Uma garota desapareceu na noite de 2 de junho, em Cachoeirinha. Ela pode ter fugido, pode estar em cárcere privado ou pode estar morta. Mesmo na hipótese menos grave, sua família deve estar aflita, precisando de apoio e palavras de conforto. Mas o que nós, enquanto sociedade, oferecemos?
"20 anos, é adulta e sabe o que faz!!!!!!!! Nao é criança e nem adolescente!! É nega véia ja"
"Para desaparecer de Cachoeirinha, eu entraria até numa carroça... Que ela esteja muito bem e que só volte se quiser!"
"Deve estar com algum namoradinho."
"Uma menina linda com certeza era alguém mais velho que ela no carro..."
"Em boa coisa não estava metida"
"Foi dar a menina ue"
Esses comentários foram pinçados do post no Facebook com a notícia de que um vídeo mostra Nicolle da Silva entrando em um carro antes de desaparecer. Alguém já disse que as redes sociais fazem aflorar o pior do ser humano. Não sou tão pessimista – por meio delas, já construí amizades e conheci histórias bonitas, por exemplo. Mas as redes são muito eficientes em fisgar nossos pecados: a ira, a inveja, a soberba, a preguiça (é o que nos faz ficar rolando a tela do Facebook, né?), principalmente a vaidade. É a chance de exibir para bilhões de pessoas como somos ricos, inteligentes, viajantes, solidários, politizados, engraçadinhos... Às vezes, há um tanto de autoficção, de autoengano: ninguém consegue ser feliz o tempo inteiro. Em outras, como no caso dos comentários sobre a jovem Nicolle, somos sinceros demais.
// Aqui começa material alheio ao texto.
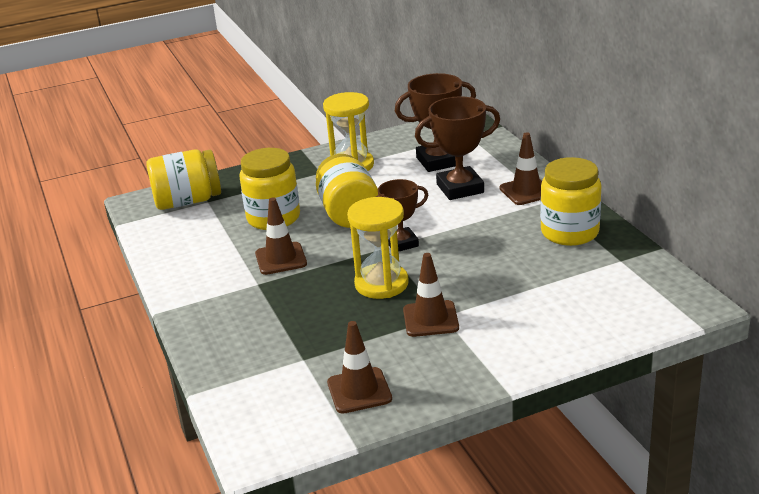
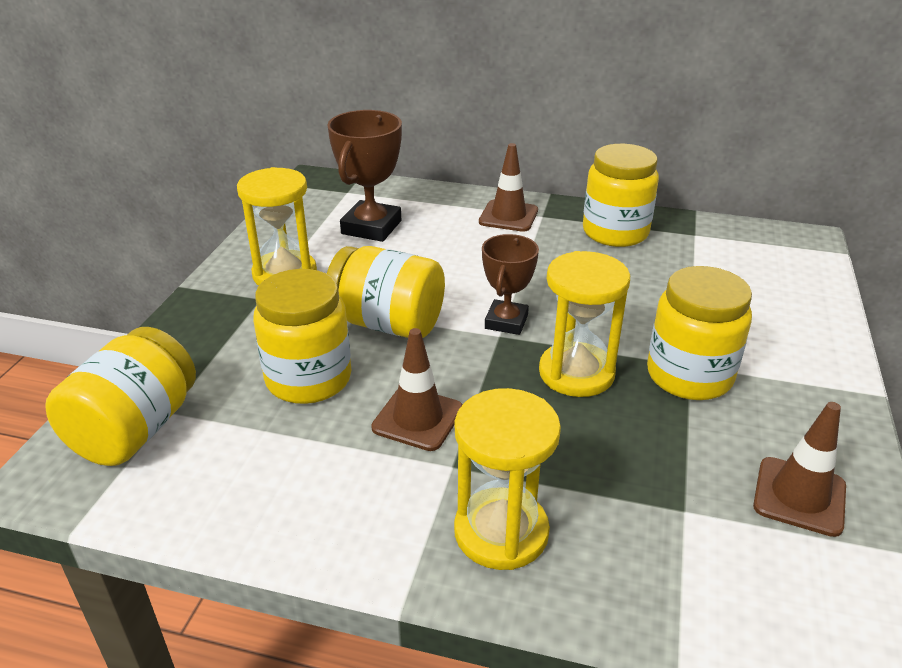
camera: 55 degrees left, 5 degrees up
(227, 315) = (501, 532): none -> yellow hourglass
(430, 319) = (689, 376): brown traffic cone -> yellow jar
(460, 188) = (446, 242): brown trophy -> none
Não vou nem entrar no debate da culpabilização da vítima, um fardo pesado e injusto que as mulheres carregam. Mais do que trair uma visão misógina, eivada de preconceitos e prejulgamentos, as manifestações revelam uma total falta de empatia para com Nicolle e seus familiares. Piadinhas numa hora dessas?
Não me espanto com o que está dito – o mundo sempre teve e sempre terá desrespeito e crueldade. O que me espanta é que está escrito. Talvez eu esteja sendo romântico. Entendo que, em uma mesa de bar, em um jogo de futebol ou em um debate político, os ânimos fiquem exaltados e a gente fale besteiras das quais, tomara, vamos nos arrepender depois. Mas escrever é um ato mais racional. Pressupõe uma mediação do sujeito consigo mesmo. O instinto passa ou deveria passar por um filtro. Dia após dia, post após post, esse filtro vem sendo corrompido pela sedução da instantaneidade, pela urgência em opinar, pela ilusão de importância – a gente realmente acha que o mundo quer saber o que pensamos sobre cada assunto? Eu realmente acho que vai fazer alguma diferença este texto? Tenho de acreditar. Pelo bem da vida em sociedade, tenho de acreditar.